Néanmoins le seuil de pauvreté permet de mesurer des tendances. « La pauvreté d’aujourd’hui touche des actifs et leurs enfants ce qui n’était pas le cas il y a quarante ans. Le taux de pauvreté monétaire était beaucoup plus important dans les années 70, peut-être était-il vécu de manière différente parce qu’il touchait des personnes âgées, des indigents qui n’avaient pas encore accès à des systèmes de retraite », a souligné Nicolas Duvoux.
La pauvreté « interpelle l’ensemble du corps social »
Lors de cette table ronde, l’ensemble des chercheurs ont rappelé l’objet de leurs recherches sur la pauvreté. « Si on s’intéresse à la pauvreté ce n’est pas simplement pour identifier les pauvres. C’est aussi parce que ça interpelle l’ensemble du corps social […] Les personnes qui perdent peu à peu leur attachement social, perdent en même temps la confiance dans les institutions républicaines » […] trop de personnes sont en situation de progressif détachement » a expliqué Serge Paugam.
Pour Claire Auzuret « un halo de pauvreté » a pu être identifié lors de la crise des Gilets Jaunes, « avec une multitude de visages, de travailleurs, de jeunes actifs, d’étudiants, de familles monoparentales, de retraités… », symbole selon elle « d’une inadéquation entre la pauvreté monétaire et la pauvreté subjective ».
« En 1995, tous les candidats parlaient de fracture sociale »
Au moment où l’idée d’un revenu universel revient au goût du jour y compris dans les rangs de la droite, les Serge Paugam invite à réfléchir « à une politique plus globale qui permet de repenser la protection de plusieurs millions de personnes dans la société française ».

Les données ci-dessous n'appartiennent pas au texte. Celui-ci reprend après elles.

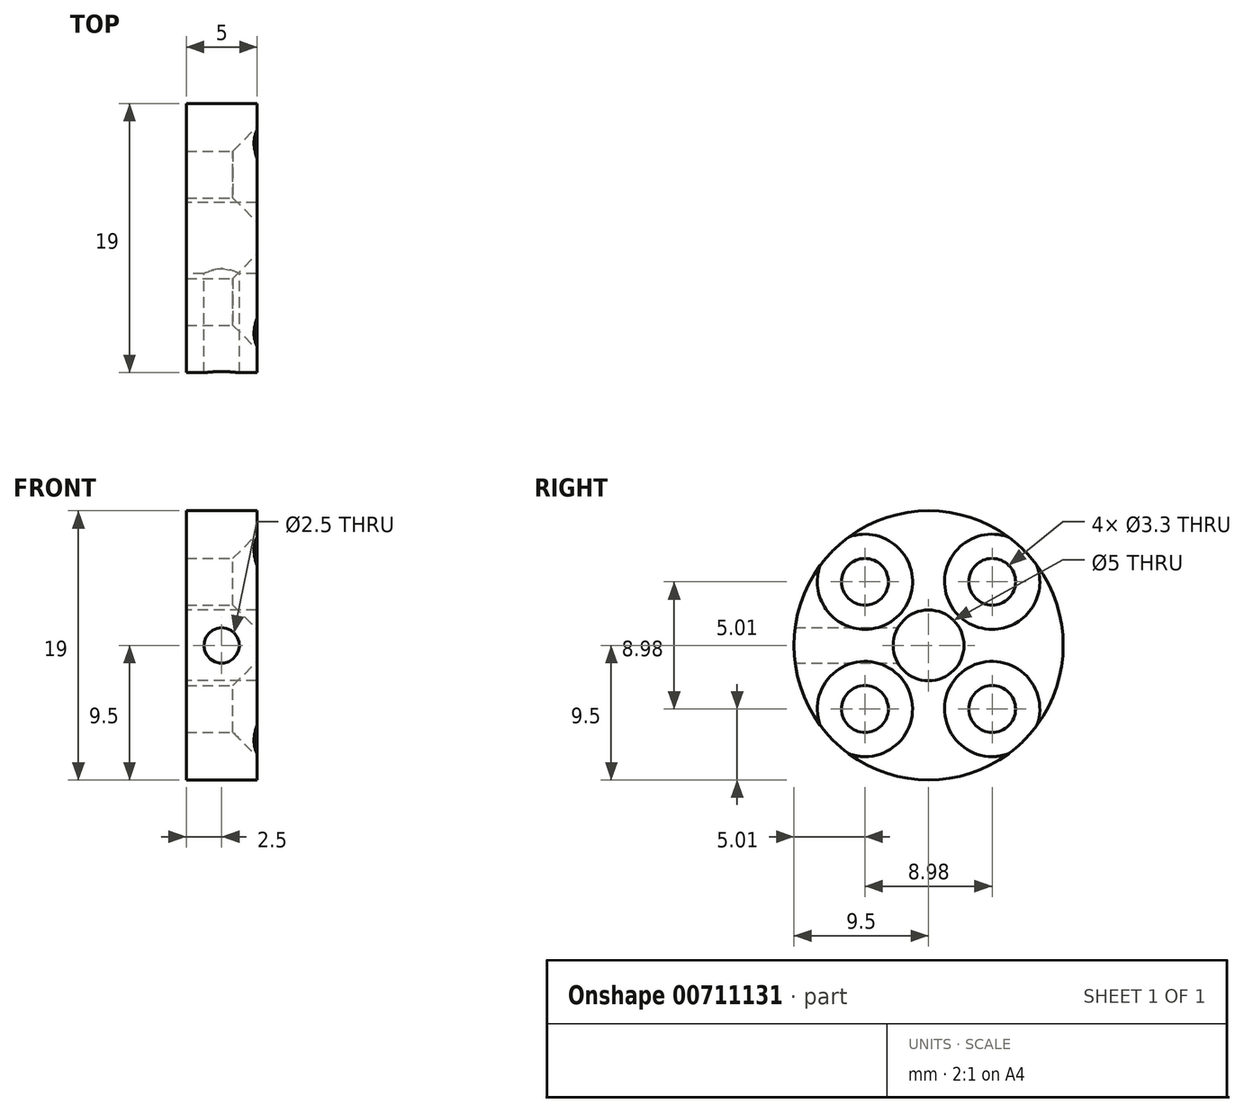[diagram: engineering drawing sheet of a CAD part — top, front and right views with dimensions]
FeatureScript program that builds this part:
annotation { "Feature Type Name" : "Feature", "Feature Type Description" : "" }
export const myFeature = defineFeature(function(context is Context, id is Id, definition is map)
    precondition{}
    {
        {
            var Q0;
            Q0=qCreatedBy(makeId("Right.planeOp"),FACE);
            var sketch = newSketch(context, id + "F0", { "sketchPlane" : qUnion([Q0])});
            skCircle(sketch, "E0", {"center": v(0, 0) * mm, "radius": 9.5 * mm});
            skCircle(sketch, "E1", {"center": v(0, 0) * mm, "radius": 2.5 * mm});
            skSolve(sketch);
        }
        {
            var Q0;
            Q0=qSketchRegion(id+"F0",true);
            extrude(context, id + "F1", {"entities" : qUnion([Q0]), "endBound" : BoundingType.SYMMETRIC, "depth" : 5 * mm, "offsetDistance" : 25 * mm});
        }
        {
            var Q0;
            Q0=makeQuery(id+"F1.opExtrude","CAP_FACE",FACE,{"disambiguationData":[OSD([sQuery(id+"F0.wireOp",EDGE,"E0"),sQuery(id+"F0.wireOp",EDGE,"E1")])],"isStart":false});
            var sketch = newSketch(context, id + "F2", { "sketchPlane" : qUnion([Q0])});
            skLineSegment(sketch, "E2", {"start": v(-9.5, 0) * mm, "end": v(0, 0) * mm, "construction": true});
            skLineSegment(sketch, "E3", {"start": v(0, 0) * mm, "end": v(-4.5, 4.5) * mm, "construction": true});
            skCircle(sketch, "E4", {"center": v(-4.5, 4.5) * mm, "radius": 1.5 * mm});
            skCircle(sketch, "E5.1.0", {"center": v(-4.5, -4.5) * mm, "radius": 1.5 * mm});
            skCircle(sketch, "E5.2.0", {"center": v(4.5, -4.5) * mm, "radius": 1.5 * mm});
            skCircle(sketch, "E5.3.0", {"center": v(4.5, 4.5) * mm, "radius": 1.5 * mm});
            skPoint(sketch, "E5.center", {"position": v(0, 0) * mm});
            skSolve(sketch);
        }
        {
            var Q0;
            Q0=qCreatedBy(makeId("Front.planeOp"),FACE);
            var sketch = newSketch(context, id + "F3", { "sketchPlane" : qUnion([Q0])});
            skCircle(sketch, "E6", {"center": v(0, 0) * mm, "radius": 1.25 * mm});
            skSolve(sketch);
        }
        {
            var Q0;
            Q0=qSketchRegion(id+"F3",true);
            extrude(context, id + "F4", {"entities" : qUnion([Q0]), "operationType" : NewBodyOperationType.REMOVE, "endBound" : BoundingType.THROUGH_ALL, "depth" : 25 * mm, "offsetDistance" : 25 * mm});
        }
        {
            var Q0;
            Q0=sQuery(id+"F2.wireOp",VERTEX,"E4.center");
            var Q1;
            Q1=sQuery(id+"F2.wireOp",VERTEX,"E5.3.0.center");
            var Q2;
            Q2=sQuery(id+"F2.wireOp",VERTEX,"E5.2.0.center");
            var Q3;
            Q3=sQuery(id+"F2.wireOp",VERTEX,"E5.1.0.center");
            var Q4;
            Q4=makeQuery(id+"F1.opExtrude","SWEPT_BODY",BODY,{"disambiguationData":[OSD([sQuery(id+"F0.wireOp",EDGE,"E0"),sQuery(id+"F0.wireOp",EDGE,"E1")])]});
            hole(context, id + "F5", {"style" : HoleStyle.C_SINK, "endStyle" : HoleEndStyle.THROUGH, "standardTappedOrClearance" : lookupTablePath({ "standard" : "ISO", "fit" : "Normal", "size" : "M3", "type" : "Clearance" }), "standardBlindInLast" : lookupTablePath({ "fit" : "Standard", "standard" : "ISO", "size" : "M3", "type" : "Clearance" }), "holeDiameter" : 3.3 * mm, "cSinkDiameter" : 6.72 * mm, "cSinkAngle" : 90 * degree, "majorDiameter" : 5 * mm, "isTappedThrough" : true, "tappedDepth" : 12 * mm, "tapClearance" : 3, "locations" : qUnion([Q0, Q1, Q2, Q3]), "scope" : qUnion([Q4])});
        }
    });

« Les personnes qui sont les plus modestes se trouvent aujourd’hui prisent en étau entre une incitation qui peut être éventuellement coercitive à retourner sur le marché du travail et une situation d’absence d’emploi disponible » souligne Nicolas Duvoux qui évoque « une injonction paradoxale ».
En conclusion, Serge Paugam préconise « un élan global de solidarité ». Il y en avait un élan de solidarité dans les années 90. Ce n’est pas par hasard qu’en 1995, tous les candidats parlaient de fracture sociale […] La fracture sociale n’est plus à l’ordre du jour alors que c’est la question fondamentale que l’on doit aborder. Il faut cet élan, cette envie de reconstruire un autre modèle social pour créer une société plus inclusive ».